Comme ce fut fréquemment le cas avec ses ouvrages de jeunesse, comme avec ceux qui échouèrent, Donizetti recycla une partie de la musique d’Imelda de' Lambertazzi dans d'autres opéras :
la cabalette du duo de l'acte I entre Imelda et Bonifacio – écrite originellement dans un registre de baryton et de mezzo-soprano – se retrouve, transposée pour ténor et soprano à l'intention de Giuditta Pasta et Giovanni Battista Rubini, dans la section finale du nouveau duo introduit dans Anna Bolena ;
le chœur qui commence le finale de l'acte I, Della cittadino al dritto, fut transféré d'abord dans Ugo, conte di Parigi (1832) comme chœur introductif avec des paroles différentes (No, che in ciel de' Carolingi) et ensuite dans Parisina comme simple tempo di mezzo ;
le prélude orchestral du duo de l'acte II entre Imelda et Lamberto fut également transféré dans Ugo, conte di Parigi, la clarinette étant remplacée par le hautbois, et de là dans Il furioso all'isola di San Domingo (1833).
↑Longtemps, une incertitude a régné quant à la date exacte de la première : 23 août, 28 août, 4 septembre ou 5 septembre. Les registres du Surintendant des Théâtres et Spectacles de Naples permettent de confirmer sans l'ombre d'un doute la date du 5 septembre (Jeremy Commons, 2007, p. 15).
↑Il ne s'agit certainement pas du poète et improvisateur Tommaso Sgricci (1789-1836), pas autrement connu comme compositeur. Aucun compositeur de ce nom n'est cité dans François-Joseph Fétis, Biographie universelle des musiciens et bibliographie générale de la musique, Paris, Firmin-Didot, 1866-1868, 8 vol.
↑« Il fait épouvantablement chaud ici et, travaillant comme je travaille, j'en souffre beaucoup, migraines et hémorroïdes... » (Donizetti à son père, )
↑La Galzerani « est un feu de paille : elle est plus mauvaise d'un soir à l'autre. Pourtant, je l'aurai dans Imelda et je ferai de mon mieux. » (Donizetti à Simon Mayr, )
↑« une sorte de romance » selon le critique de Il Caffè del Molo
↑Une critique parue à Milan dans Il censore universale dei teatri laisse entendre que la seconde représentation eut davantage de succès que la première, suggérant que l'échec de la première était en grande partie imputable aux chanteurs.
↑« En septembre, je donnerai Imelda de' Lambertazzi, dont, si tout va bien, j'aimerais offrir un exemplaire au Liceo de Bologne, ville dans laquelle, me dit-on, je ne suis pas très bien considéré (même si L'ajo nell'imbarazzo y a eu du succès) parce qu'on y croit que j'ai refusé d'écrire un opéra [pour leur théâtre], alors qu'on ne me l'a jamais demandé. » (Donizetti à Simon Mayr, 24 juin 1830)
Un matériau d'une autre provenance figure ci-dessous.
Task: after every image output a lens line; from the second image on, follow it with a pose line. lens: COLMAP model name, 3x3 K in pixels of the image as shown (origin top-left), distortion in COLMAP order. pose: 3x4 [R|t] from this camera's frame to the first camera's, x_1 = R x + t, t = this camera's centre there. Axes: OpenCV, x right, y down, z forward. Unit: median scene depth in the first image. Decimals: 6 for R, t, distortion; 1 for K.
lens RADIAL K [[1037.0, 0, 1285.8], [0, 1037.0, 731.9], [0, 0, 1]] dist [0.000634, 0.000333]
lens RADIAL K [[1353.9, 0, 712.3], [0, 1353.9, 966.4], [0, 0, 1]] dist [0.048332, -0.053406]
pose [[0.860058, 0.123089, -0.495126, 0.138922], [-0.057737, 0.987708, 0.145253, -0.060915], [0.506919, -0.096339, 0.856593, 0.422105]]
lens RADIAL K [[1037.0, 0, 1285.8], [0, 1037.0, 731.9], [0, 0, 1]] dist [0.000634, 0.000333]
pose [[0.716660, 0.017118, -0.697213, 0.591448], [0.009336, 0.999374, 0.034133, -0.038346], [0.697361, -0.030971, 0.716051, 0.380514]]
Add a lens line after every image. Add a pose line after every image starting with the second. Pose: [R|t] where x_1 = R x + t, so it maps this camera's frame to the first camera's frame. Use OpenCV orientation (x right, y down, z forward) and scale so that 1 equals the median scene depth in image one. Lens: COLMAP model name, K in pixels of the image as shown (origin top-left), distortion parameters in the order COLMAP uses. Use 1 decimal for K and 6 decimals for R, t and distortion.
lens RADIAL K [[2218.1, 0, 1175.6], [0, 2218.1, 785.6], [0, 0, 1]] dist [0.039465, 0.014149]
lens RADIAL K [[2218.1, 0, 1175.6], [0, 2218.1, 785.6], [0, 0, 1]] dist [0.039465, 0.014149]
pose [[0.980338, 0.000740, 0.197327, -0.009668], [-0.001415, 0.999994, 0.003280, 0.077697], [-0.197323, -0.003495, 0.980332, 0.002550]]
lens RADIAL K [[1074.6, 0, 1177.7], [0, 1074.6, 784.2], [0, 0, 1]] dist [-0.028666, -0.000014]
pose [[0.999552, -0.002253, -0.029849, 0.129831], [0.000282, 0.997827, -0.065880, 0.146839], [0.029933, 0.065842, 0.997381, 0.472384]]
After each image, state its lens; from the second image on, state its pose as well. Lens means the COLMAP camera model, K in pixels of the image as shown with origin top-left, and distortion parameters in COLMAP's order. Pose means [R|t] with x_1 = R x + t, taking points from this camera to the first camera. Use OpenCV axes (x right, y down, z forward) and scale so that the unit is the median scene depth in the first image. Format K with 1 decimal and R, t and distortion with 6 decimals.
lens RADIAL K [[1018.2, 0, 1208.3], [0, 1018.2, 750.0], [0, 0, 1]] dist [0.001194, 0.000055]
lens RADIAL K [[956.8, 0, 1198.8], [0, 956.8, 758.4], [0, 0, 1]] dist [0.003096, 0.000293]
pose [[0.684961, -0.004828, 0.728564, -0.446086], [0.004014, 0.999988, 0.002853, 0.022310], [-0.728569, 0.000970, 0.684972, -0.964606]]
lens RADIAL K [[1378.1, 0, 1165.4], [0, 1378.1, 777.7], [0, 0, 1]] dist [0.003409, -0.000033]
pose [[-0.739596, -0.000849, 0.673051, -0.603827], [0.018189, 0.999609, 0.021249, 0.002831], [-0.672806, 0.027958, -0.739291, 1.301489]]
↑Une cavatine (Amarti e nel martoro), qui n'est en réalité qu'une variante de la cavatine originale, et une aria finale (M'odi almen), qui est, elle, entièrement nouvelle. Les deux manuscrits sont au Conservatoire de Pesaro et portent tous les deux la mention « composta per la signora Boccabadati ».
↑Teatro San Giovanni Crisostomo, date non précisée
↑Le livret mentionne un personnage supplémentaire, Ugo, basse (rôle qui aurait été attribué pour la première à Michele Benedetti). Mais si celui-ci est bien mentionné à l'acte II, scène 2, il n'apparaît dans aucune des différentes versions de l'opéra qui nous sont parvenues.
↑Par contraste, le rôle de Bonifacio, attribué au baryton Tamburini, à la voix plus flexible, est le seul à hériter de quelques ornements (voir son aria à l'acte II et le duo avec Imelda qui la suit), ce qui ne fait qu'ajouter à la singularité stylistique de l'œuvre.